Sanremo sta divenendo col passare degli anni qualcosa di più di un semplice festival. Alcuni mesi fa è uscito un libro di un giovane ricercatore, Leonardo Campus, intitolato “Non solo canzonette”. Tesi del libro è che la storia di un Paese si può indagare e capire anche attraverso un festival di musica leggera come Sanremo.
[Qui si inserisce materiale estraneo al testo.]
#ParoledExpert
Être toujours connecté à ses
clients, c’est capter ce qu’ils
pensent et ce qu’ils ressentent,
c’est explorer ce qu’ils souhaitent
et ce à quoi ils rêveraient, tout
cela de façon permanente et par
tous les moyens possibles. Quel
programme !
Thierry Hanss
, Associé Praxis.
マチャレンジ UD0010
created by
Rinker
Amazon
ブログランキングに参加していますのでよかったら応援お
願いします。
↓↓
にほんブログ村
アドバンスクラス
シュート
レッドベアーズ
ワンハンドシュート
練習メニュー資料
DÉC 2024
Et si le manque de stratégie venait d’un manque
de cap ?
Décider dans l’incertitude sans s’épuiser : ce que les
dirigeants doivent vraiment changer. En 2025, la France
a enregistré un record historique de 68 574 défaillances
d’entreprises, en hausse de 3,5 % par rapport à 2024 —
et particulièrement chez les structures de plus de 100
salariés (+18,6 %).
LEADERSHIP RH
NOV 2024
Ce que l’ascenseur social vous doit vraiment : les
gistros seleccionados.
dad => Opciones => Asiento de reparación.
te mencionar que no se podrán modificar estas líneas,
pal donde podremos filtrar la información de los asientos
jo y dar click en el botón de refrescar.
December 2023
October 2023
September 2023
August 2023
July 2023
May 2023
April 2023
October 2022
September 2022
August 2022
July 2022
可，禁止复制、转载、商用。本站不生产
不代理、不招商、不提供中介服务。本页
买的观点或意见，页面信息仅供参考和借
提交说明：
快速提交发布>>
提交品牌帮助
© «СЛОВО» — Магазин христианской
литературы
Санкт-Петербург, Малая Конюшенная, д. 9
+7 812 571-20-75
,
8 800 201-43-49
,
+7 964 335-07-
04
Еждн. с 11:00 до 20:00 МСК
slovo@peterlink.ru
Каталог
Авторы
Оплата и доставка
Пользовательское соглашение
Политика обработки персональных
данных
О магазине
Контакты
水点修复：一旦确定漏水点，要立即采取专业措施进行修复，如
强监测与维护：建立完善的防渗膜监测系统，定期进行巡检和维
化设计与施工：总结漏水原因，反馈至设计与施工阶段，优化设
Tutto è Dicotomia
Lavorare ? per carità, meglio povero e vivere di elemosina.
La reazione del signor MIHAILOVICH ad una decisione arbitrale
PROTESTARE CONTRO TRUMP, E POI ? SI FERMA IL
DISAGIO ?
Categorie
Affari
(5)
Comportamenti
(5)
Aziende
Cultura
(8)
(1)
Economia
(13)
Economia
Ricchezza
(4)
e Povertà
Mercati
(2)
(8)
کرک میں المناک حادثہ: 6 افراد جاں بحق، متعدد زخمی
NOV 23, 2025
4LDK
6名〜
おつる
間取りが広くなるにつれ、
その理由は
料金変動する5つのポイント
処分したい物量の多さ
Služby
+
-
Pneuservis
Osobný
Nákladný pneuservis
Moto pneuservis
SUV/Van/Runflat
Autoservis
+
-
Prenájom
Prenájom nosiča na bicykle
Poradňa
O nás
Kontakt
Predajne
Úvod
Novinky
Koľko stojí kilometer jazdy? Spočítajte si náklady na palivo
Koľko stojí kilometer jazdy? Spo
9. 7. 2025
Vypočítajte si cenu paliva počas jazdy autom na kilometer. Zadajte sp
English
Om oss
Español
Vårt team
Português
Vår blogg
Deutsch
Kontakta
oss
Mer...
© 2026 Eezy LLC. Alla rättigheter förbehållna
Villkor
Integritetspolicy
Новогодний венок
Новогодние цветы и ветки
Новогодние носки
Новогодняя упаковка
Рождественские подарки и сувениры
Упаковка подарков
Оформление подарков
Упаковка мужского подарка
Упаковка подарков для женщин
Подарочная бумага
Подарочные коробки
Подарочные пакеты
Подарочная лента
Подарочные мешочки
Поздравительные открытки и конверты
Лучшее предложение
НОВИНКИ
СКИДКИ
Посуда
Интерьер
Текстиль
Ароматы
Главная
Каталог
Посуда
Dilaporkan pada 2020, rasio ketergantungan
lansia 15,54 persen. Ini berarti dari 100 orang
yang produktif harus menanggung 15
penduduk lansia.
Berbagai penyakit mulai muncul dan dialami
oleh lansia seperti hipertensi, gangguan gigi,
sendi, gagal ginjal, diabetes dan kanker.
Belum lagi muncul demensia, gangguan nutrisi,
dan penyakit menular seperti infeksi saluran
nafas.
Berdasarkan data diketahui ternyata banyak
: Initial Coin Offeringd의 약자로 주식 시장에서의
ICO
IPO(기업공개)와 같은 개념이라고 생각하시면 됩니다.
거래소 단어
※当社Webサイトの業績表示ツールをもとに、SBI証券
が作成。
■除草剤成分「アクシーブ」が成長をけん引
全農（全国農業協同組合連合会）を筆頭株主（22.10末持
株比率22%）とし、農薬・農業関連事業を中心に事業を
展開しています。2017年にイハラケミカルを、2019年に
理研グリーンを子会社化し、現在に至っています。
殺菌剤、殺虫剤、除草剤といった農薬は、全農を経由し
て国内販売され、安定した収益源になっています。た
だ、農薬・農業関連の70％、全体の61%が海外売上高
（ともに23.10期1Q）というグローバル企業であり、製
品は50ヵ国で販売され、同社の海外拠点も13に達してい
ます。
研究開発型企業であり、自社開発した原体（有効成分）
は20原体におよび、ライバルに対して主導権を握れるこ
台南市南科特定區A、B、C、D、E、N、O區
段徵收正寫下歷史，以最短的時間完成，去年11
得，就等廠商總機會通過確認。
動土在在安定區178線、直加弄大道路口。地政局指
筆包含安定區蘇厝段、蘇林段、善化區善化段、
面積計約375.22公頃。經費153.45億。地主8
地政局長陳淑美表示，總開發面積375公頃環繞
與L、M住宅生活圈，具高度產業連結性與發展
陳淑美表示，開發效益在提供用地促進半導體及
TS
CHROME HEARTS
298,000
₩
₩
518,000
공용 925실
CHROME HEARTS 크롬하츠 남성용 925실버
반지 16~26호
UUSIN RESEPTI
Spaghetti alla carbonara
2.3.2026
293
Di qui la duplice lettura che possiamo fare di uno spettacolo come Sanremo story: da un lato l’aspetto ludico e d’evasione con novanta minuti circa di canzoni che spaziano
dal “Grazie dei fior” di Nilla Pizzi fino ai “Volo”; dall’altro la possibilità di leggere in filigrana la storia della nostra complicata e bella Italia. Partiti dal romantico gorgheggio della Pizzi ecco i costumi cambiare col miracolo economico annunciato dall’entusiasmante e magrittiano “Nel blu dipinto di blu” di Modugno, passare dai pudori ritrosi di Gigliola Cinquetti alla “Maledetta primavera” della Goggi, dalle malinconie di Tenco alle rabbia allegra di Rino Gaetano fino ad arrivare a ridosso degli anni Ottanta con le incursioni di Vasco Rossi, Zucchero, Tozzi, Morandi, Ruggeri…
Insomma ce ne sono di cose da vivere e rivivere, situazioni e momenti che come una madeleine proustiana ci fanno riannusare il tempo perduto. Si affianca all’elemento canoro il tono scherzoso degli sketch degli stessi cantanti-attori che corrispono ai bravissimi Emanuele e Stefania Fresi con Toni Fornari, accompagnati in scena da Mimmo Sessa, Cristiana Polegri e Michele Ranieri. La re-gia è di Toni Fornari che ha scritto i testi insieme ad Augusto Fornari, Andrea Maia e Vincenzo Sinopoli. Il pubblico ha applaudito con entusiasmo l’esibizione.